Memorial Day is a day to remember the war dead of the United States. It’s supposed to be a day of mourning. It’s supposed to be a day when you visit a graveyard and pay some respects. It’s a day when you should find that gold star family (and how many Americans even remember what those are, I wonder.) and ask them if there is anything they need. It’s a day when you should rightly feel melancholy.
I could go over the numbers. Here are some from the USA Today:
World War I: 116,516.
World War II: 405,399.
Korean War: 36,574.
Vietnam War: 58,220.
Persian Gulf War: 382.
Iraq-Related Operations: 4,605.
Afghanistan-Related Operations: 2,459
And that’s just since World War I and leaves out the losses of the American Civil War which, for quite awhile held the dubious title of killing more Americans than all other wars combined. (That is no longer the case but it is still, thankfully, the war in which the most Americans lost their lives.) Even the numbers though, don’t tell the story.
I don’t know if Hillary Clinton was the first one to say this, but it has become popular among feminists to claim that women are the primary victims of where because they lose their brothers and their husbands. I’m not denying that it’s hard for them or that they have made a tough sacrifice. The fact remains that the vast majority of those lost were American fighting men and they, along with their brothers in arms who came back with wounds both physical and mental, are the primary victims in war.
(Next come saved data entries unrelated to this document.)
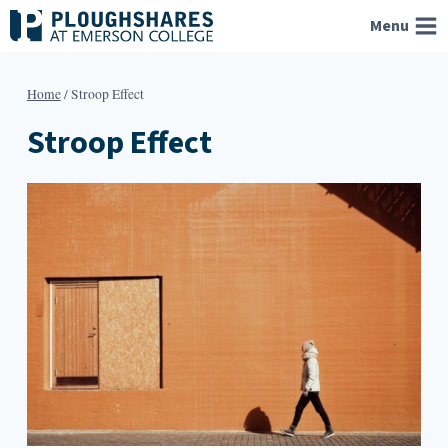
Skip
Menu
to
content
Home
/
Stroop Effect
Stroop Effect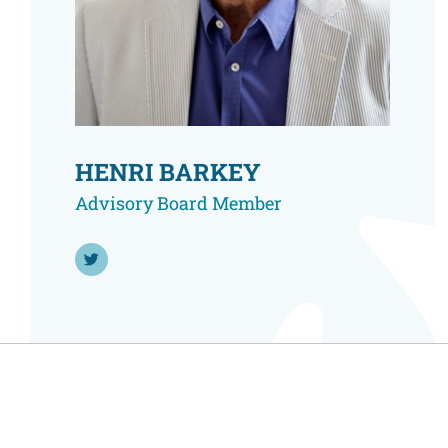
Resource Center
European Politics
Government
Security and Defense
First Person
Society and Culture
Gender Equality
U.S. Politics
Government
HENRI BARKEY
Women's Liberation
and Leadership
Advisory Board Member
Follow Henri Barkey on Twitter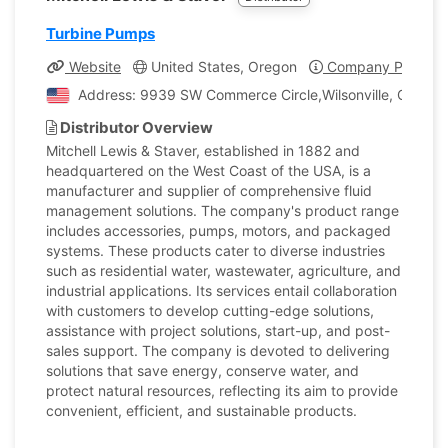
Turbine Pumps
Website
United States, Oregon
Company Profile
Address: 9939 SW Commerce Circle,Wilsonville, Oregon,
Distributor Overview
Mitchell Lewis & Staver, established in 1882 and
headquartered on the West Coast of the USA, is a
manufacturer and supplier of comprehensive fluid
management solutions. The company's product range
includes accessories, pumps, motors, and packaged
systems. These products cater to diverse industries
such as residential water, wastewater, agriculture, and
industrial applications. Its services entail collaboration
with customers to develop cutting-edge solutions,
assistance with project solutions, start-up, and post-
sales support. The company is devoted to delivering
solutions that save energy, conserve water, and
protect natural resources, reflecting its aim to provide
convenient, efficient, and sustainable products.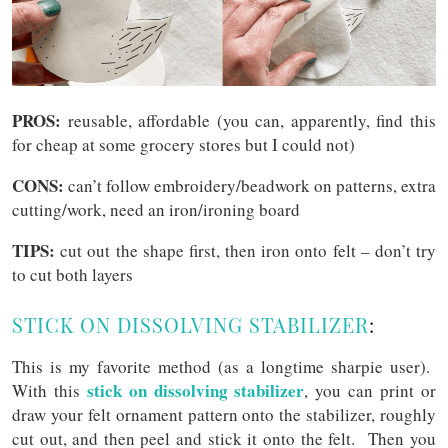
PROS:
reusable, affordable (you can, apparently, find this
for cheap at some grocery stores but I could not)
CONS:
can’t follow embroidery/beadwork on patterns, extra
cutting/work, need an iron/ironing board
TIPS:
cut out the shape first, then iron onto felt – don’t try
to cut both layers
STICK ON DISSOLVING STABILIZER
:
This is my favorite method (as a longtime sharpie user).
stick on dissolving stabilizer
With this
, you can print or
draw your felt ornament pattern onto the stabilizer, roughly
cut out, and then peel and stick it onto the felt. Then you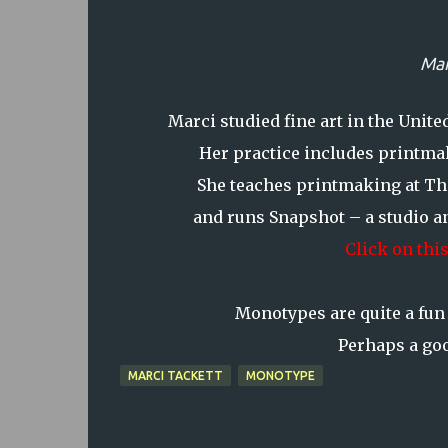
Mar
Marci studied fine art in the Unit
Her practice includes printmak
She teaches printmaking at Th
and runs Snapshot – a studio an
Click on this
Monotypes are quite a fun 
Perhaps a goo
MARCI TACKETT
MONOTYPE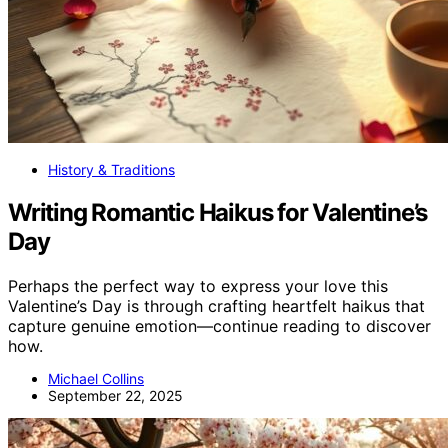
History & Traditions
Writing Romantic Haikus for Valentine’s
Day
Perhaps the perfect way to express your love this
Valentine’s Day is through crafting heartfelt haikus that
capture genuine emotion—continue reading to discover
how.
Michael Collins
September 22, 2025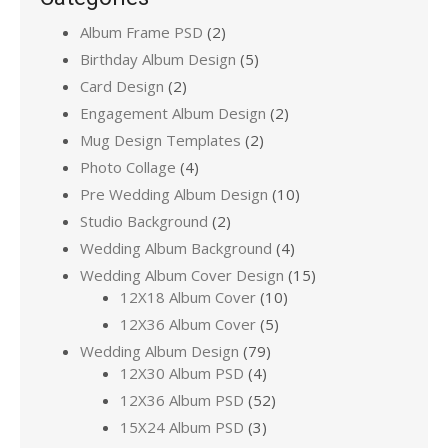
Album Frame PSD
(2)
Birthday Album Design
(5)
Card Design
(2)
Engagement Album Design
(2)
Mug Design Templates
(2)
Photo Collage
(4)
Pre Wedding Album Design
(10)
Studio Background
(2)
Wedding Album Background
(4)
Wedding Album Cover Design
(15)
12X18 Album Cover
(10)
12X36 Album Cover
(5)
Wedding Album Design
(79)
12X30 Album PSD
(4)
12X36 Album PSD
(52)
15X24 Album PSD
(3)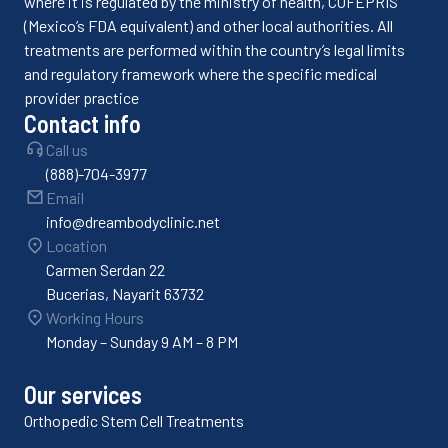
where it is regulated by the ministry of health, COFEPRIS
(Mexico’s FDA equivalent) and other local authorities. All
treatments are performed within the country’s legal limits
and regulatory framework where the specific medical
provider practice
Contact info
Call us
(888)-704-3977
Email
info@dreambodyclinic.net
Location
Carmen Serdan 22
Bucerias, Nayarit 63732
Working Hours
Monday – Sunday 9 AM – 8 PM
Our services
Orthopedic Stem Cell Treatments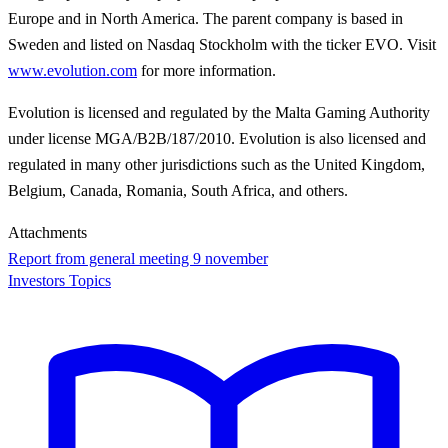
Europe and in North America. The parent company is based in
Sweden and listed on Nasdaq Stockholm with the ticker EVO. Visit
www.evolution.com
for more information.
Evolution is licensed and regulated by the Malta Gaming Authority
under license MGA/B2B/187/2010. Evolution is also licensed and
regulated in many other jurisdictions such as the United Kingdom,
Belgium, Canada, Romania, South Africa, and others.
Attachments
Report from general meeting 9 november
Investors Topics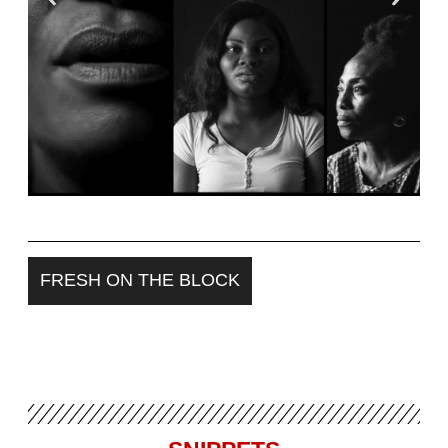
NOT YOUR LAGOS
FRESH ON THE BLOCK
Revisiting encounters with ethnic
profiling, violence, and
disenfranchisement in Nigeria’s 2023
elections.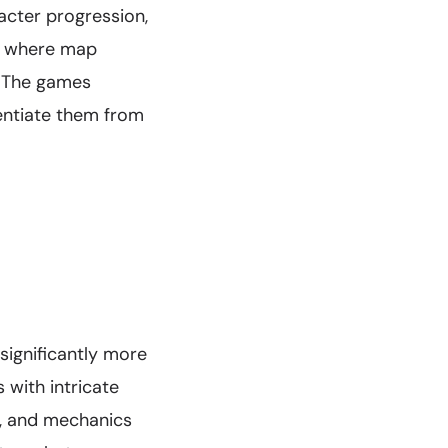
racter progression,
e where map
. The games
rentiate them from
significantly more
 with intricate
y, and mechanics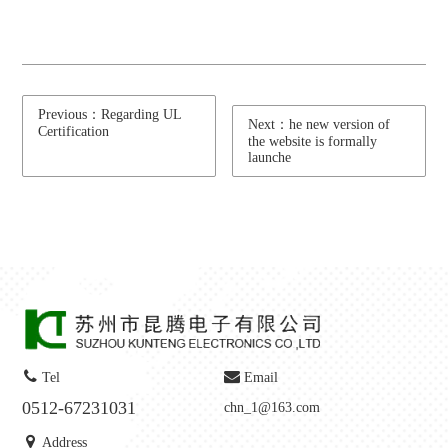
Previous：Regarding UL
Next：he new version of
Certification
the website is formally
launche
Tel
Email
0512-67231031
chn_1@163.com
Address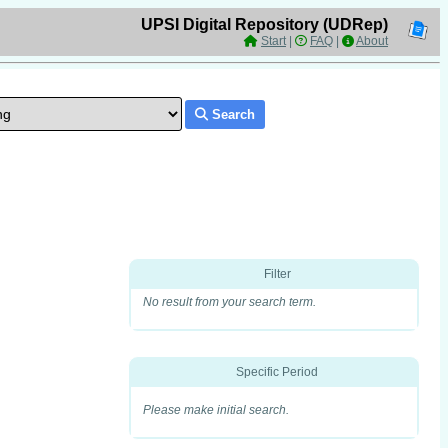
UPSI Digital Repository (UDRep)
Start
|
FAQ
|
About
Search
Filter
No result from your search term.
Specific Period
Please make initial search.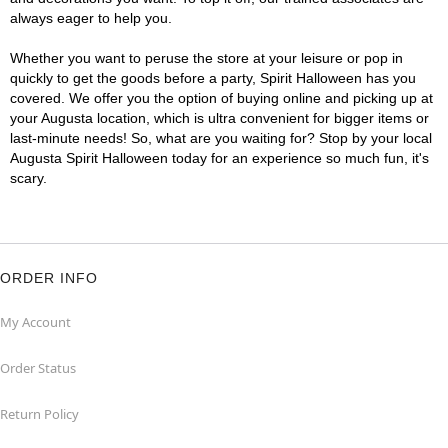
always eager to help you.
Whether you want to peruse the store at your leisure or pop in
quickly to get the goods before a party, Spirit Halloween has you
covered. We offer you the option of buying online and picking up at
your Augusta location, which is ultra convenient for bigger items or
last-minute needs! So, what are you waiting for? Stop by your local
Augusta Spirit Halloween today for an experience so much fun, it's
scary.
ORDER INFO
My Account
Order Status
Return Policy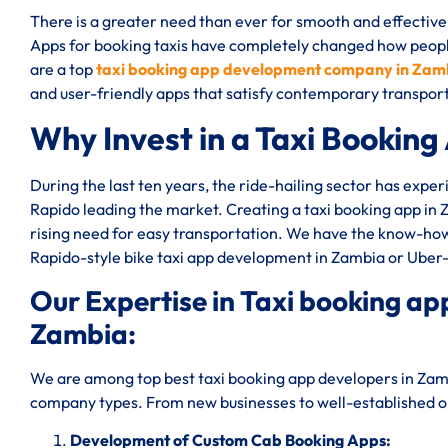
There is a greater need than ever for smooth and effective 
Apps for booking taxis have completely changed how peop
are a top
taxi booking app development company in Zam
and user-friendly apps that satisfy contemporary transpo
Why Invest in a Taxi Booking
During the last ten years, the ride-hailing sector has expe
Rapido leading the market. Creating a taxi booking app in
rising need for easy transportation. We have the know-how 
Rapido-style bike taxi app development in Zambia or Uber
Our Expertise in Taxi booking 
Zambia:
We are among top best taxi booking app developers in Zamb
company types. From new businesses to well-established one
Development of Custom Cab Booking Apps: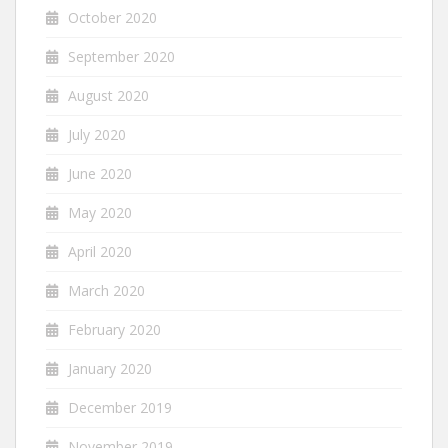
October 2020
September 2020
August 2020
July 2020
June 2020
May 2020
April 2020
March 2020
February 2020
January 2020
December 2019
November 2019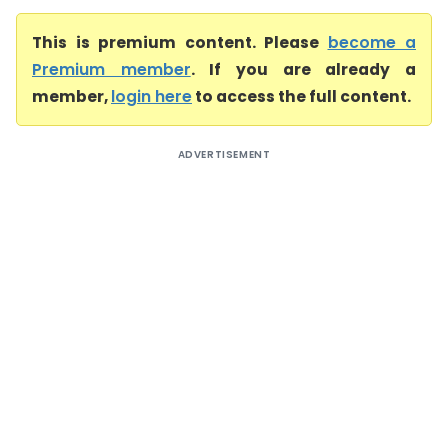
This is premium content. Please
become a
Premium member
. If you are already a
member,
login here
to access the full content.
ADVERTISEMENT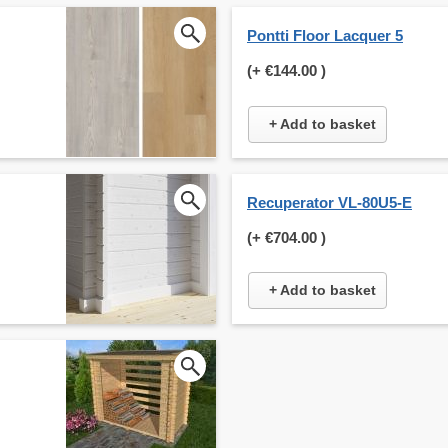
Pontti Floor Lacquer 5
(+
€144.00
)
+ Add to basket
Recuperator VL-80U5-E
(+
€704.00
)
+ Add to basket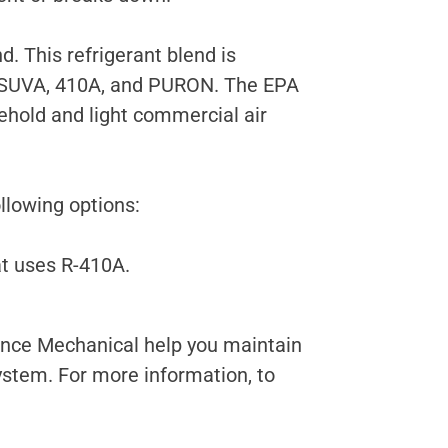
. This refrigerant blend is
 SUVA, 410A, and PURON. The EPA
sehold and light commercial air
llowing options:
at uses R-410A.
vance Mechanical help you maintain
ystem. For more information, to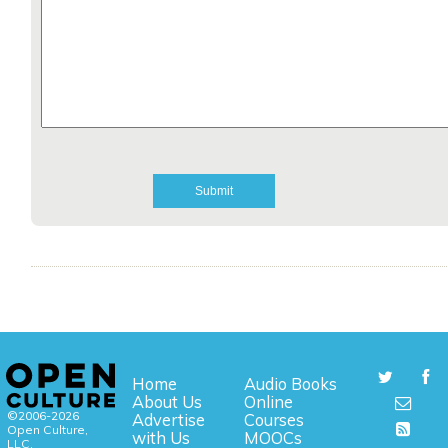
Home
Audio Books
About Us
Online
©2006-2026
Advertise
Courses
Open Culture,
with Us
MOOCs
LLC.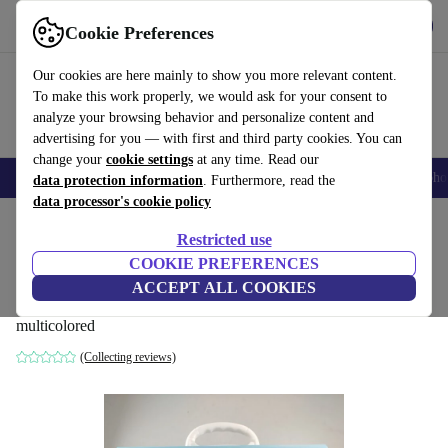
Get the App
Download
Cookie Preferences
Use refurbed fast and easy
Our cookies are here mainly to show you more relevant content.
To make this work properly, we would ask for your consent to
analyze your browsing behavior and personalize content and
advertising for you — with first and third party cookies. You can
change your
cookie settings
at any time. Read our
Smartphones
Laptops
Tablets
Smartwatches
Accessories
Headpho
data protection information
. Furthermore, read the
data processor's cookie policy
Home
Baby & Kids
Toys
Restricted use
COOKIE PREFERENCES
child Akademie learning game set
ACCEPT ALL COOKIES
kindergarten for 2-3 year-old
multicolored
(Collecting reviews)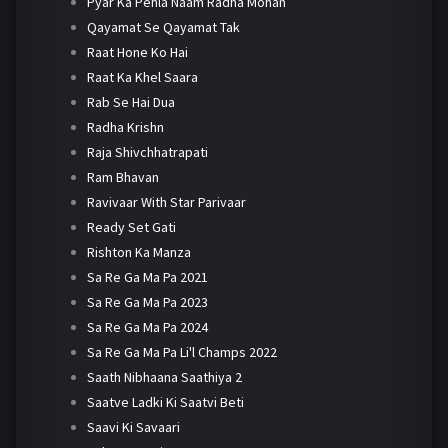
Pyar Ka Pehla Naam Radha Mohan
Qayamat Se Qayamat Tak
Raat Hone Ko Hai
Raat Ka Khel Saara
Rab Se Hai Dua
Radha Krishn
Raja Shivchhatrapati
Ram Bhavan
Ravivaar With Star Parivaar
Ready Set Gati
Rishton Ka Manza
Sa Re Ga Ma Pa 2021
Sa Re Ga Ma Pa 2023
Sa Re Ga Ma Pa 2024
Sa Re Ga Ma Pa Li'l Champs 2022
Saath Nibhaana Saathiya 2
Saatve Ladki Ki Saatvi Beti
Saavi Ki Savaari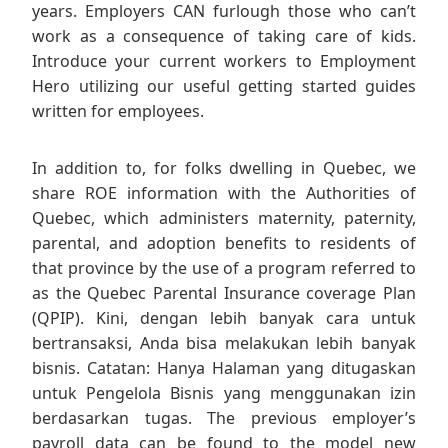
years. Employers CAN furlough those who can’t
work as a consequence of taking care of kids.
Introduce your current workers to Employment
Hero utilizing our useful getting started guides
written for employees.
In addition to, for folks dwelling in Quebec, we
share ROE information with the Authorities of
Quebec, which administers maternity, paternity,
parental, and adoption benefits to residents of
that province by the use of a program referred to
as the Quebec Parental Insurance coverage Plan
(QPIP). Kini, dengan lebih banyak cara untuk
bertransaksi, Anda bisa melakukan lebih banyak
bisnis. Catatan: Hanya Halaman yang ditugaskan
untuk Pengelola Bisnis yang menggunakan izin
berdasarkan tugas. The previous employer’s
payroll data can be found to the model new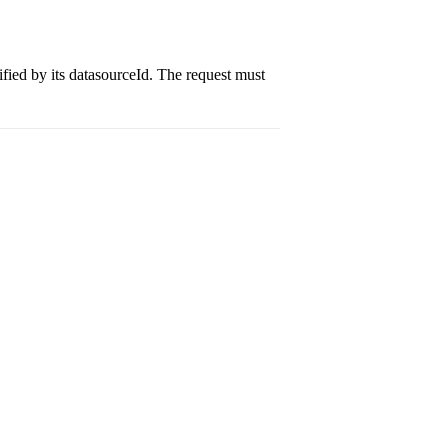
ified by its datasourceId. The request must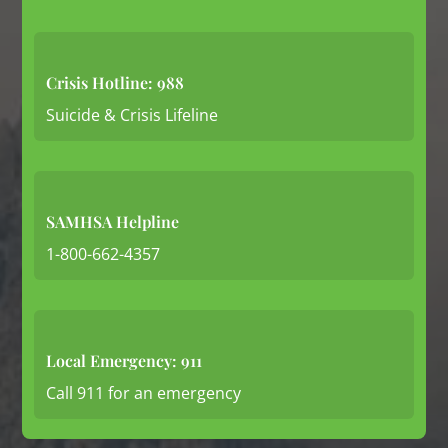
Crisis Hotline: 988
Suicide & Crisis Lifeline
SAMHSA Helpline
1-800-662-4357
Local Emergency: 911
Call 911 for an emergency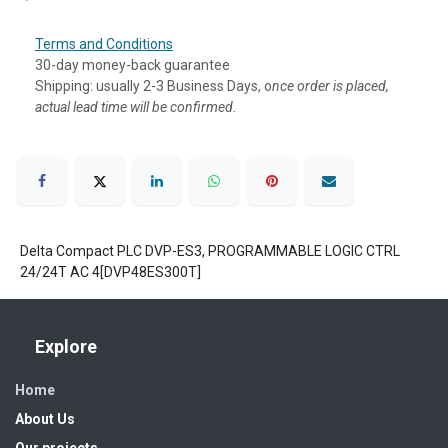
Terms and Conditions
30-day money-back guarantee
Shipping: usually 2-3 Business Days, o
nce order is placed,
actual lead time will be confirmed.
Delta Compact PLC DVP-ES3, PROGRAMMABLE LOGIC CTRL
24/24T AC 4[DVP48ES300T]
Explore
Home
About Us
Our projects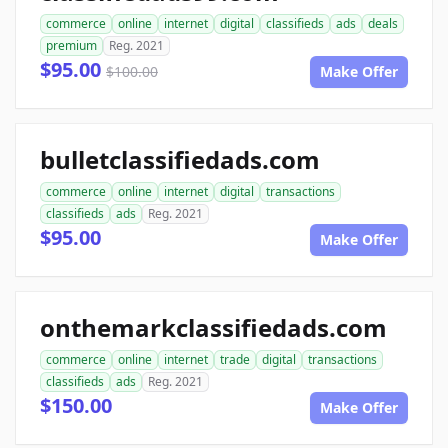
commerce
online
internet
digital
classifieds
ads
deals
premium
Reg. 2021
$95.00
$100.00
Make Offer
bulletclassifiedads.com
commerce
online
internet
digital
transactions
classifieds
ads
Reg. 2021
$95.00
Make Offer
onthemarkclassifiedads.com
commerce
online
internet
trade
digital
transactions
classifieds
ads
Reg. 2021
$150.00
Make Offer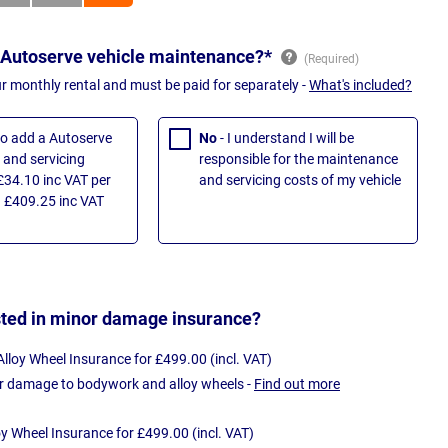
 Autoserve vehicle maintenance?*
ur monthly rental and must be paid for separately -
What's included?
 to add a Autoserve
No
- I understand I will be
and servicing
responsible for the maintenance
£34.10 inc VAT per
and servicing costs of my vehicle
 £409.25 inc VAT
sted in minor damage insurance?
loy Wheel Insurance for £499.00 (incl. VAT)
r damage to bodywork and alloy wheels -
Find out more
oy Wheel Insurance for £499.00 (incl. VAT)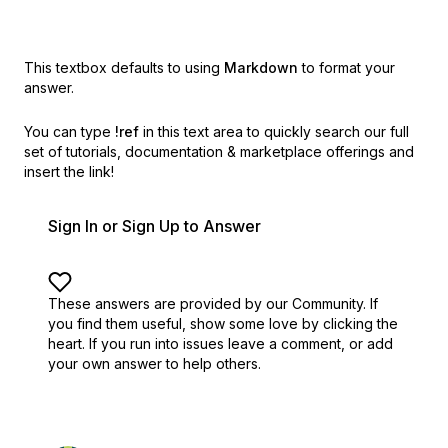
This textbox defaults to using
Markdown
to format your
answer.
You can type
!ref
in this text area to quickly search our full
set of
tutorials, documentation & marketplace offerings and
insert the link!
Sign In or Sign Up to Answer
These answers are provided by our Community. If
you find them useful,
show some love by clicking the
heart.
If you run into issues leave a comment, or add
your own answer to help others.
To say that war is horrible is cliche. It’s also simplistic. The people who go to war are ordered to do so. They may have volunteered. They may not have. That is irrelevant. What matters is that someone else sent them somewhere knowing they might not come back and also knowing that both by law and by oath they were required to do as they were told. What makes the fighting man so impressive is that they know the risks and they go anyway.
I’m not saying they didn’t want to make it home. I’m not saying they didn’t plan to make it home. But, when push came to shove, they hugged their loved ones, they followed orders and they put their asses on the line in full cognizance of the possible consequences not knowing what would happen. For many of them, it was the worst.
Contrary to what some will tell you, they were warned when they enlisted. They were briefed on how to contact a member of the Judge Advocate General Corps to make out a will. They were offered a chance to purchase life insurance that would pay in the event that they were killed in combat.
And every last one of them followed their orders, did their jobs and didn’t come back. Every one of them missed the rest of their lives. Many never had the chance to get married or have kids. Many never bought their first car or owned a home.
Many others did all those things and left them behind when their lives ended in combat. There are remains of fathers in every American military cemetery. Many of them never got to see their children grow up. Some of them died before they could even meet their kids.
Some of them met their end in their first fire fight. They’re amazing enough. But imagine (unless you don’t have to) the feeling of seeing one or more of your buddies lose their lives and then having to go out into the fight again after that. Some of those guys didn’t make it back either.
Christ said “Greater man has no man than this; that he lay down his life for his friends.” (John 15:13) He’s right. And the reason a man will advance into fire is because he doesn’t want to let his buddy down. They may have enlisted because ‘Merica. They may even have sung God Bless America or The Star Spangled Banner on the way to enlist or to embark for the trip to the front. What drove them forward though, was knowing that failure to advance meant that no one was watching their buddy’s back and that, without them, their buddy might not make it back. And they got up, walked out, and went to war.
This country owes a debt to its veterans that it can never repay. It owes more to those that have passed in its service more than any of those who made it home or were never forced to fight.
Tomorrow is Memorial Day. It’s not a day about cold beers, hot sun and rah rah speeches. It is a day to remember those that took the war to the enemy and didn’t come back. It’s about those who would prefer to be sitting next to you under the American flag that you fly one or two days a year and having beers with you but can’t and will never be able to. Tomorrow is not “Happy Memorial Day.” Tomorrow is, or at least should be, a solemn day of mourning. Tomorrow is Memorial Day.
Remember those that won’t be here. Remember those that can’t. They gave their lives so you could live in peace. Remember their names. Remember their stories. Remember their sacrifices. And you enjoy that burger. They’ve earned it.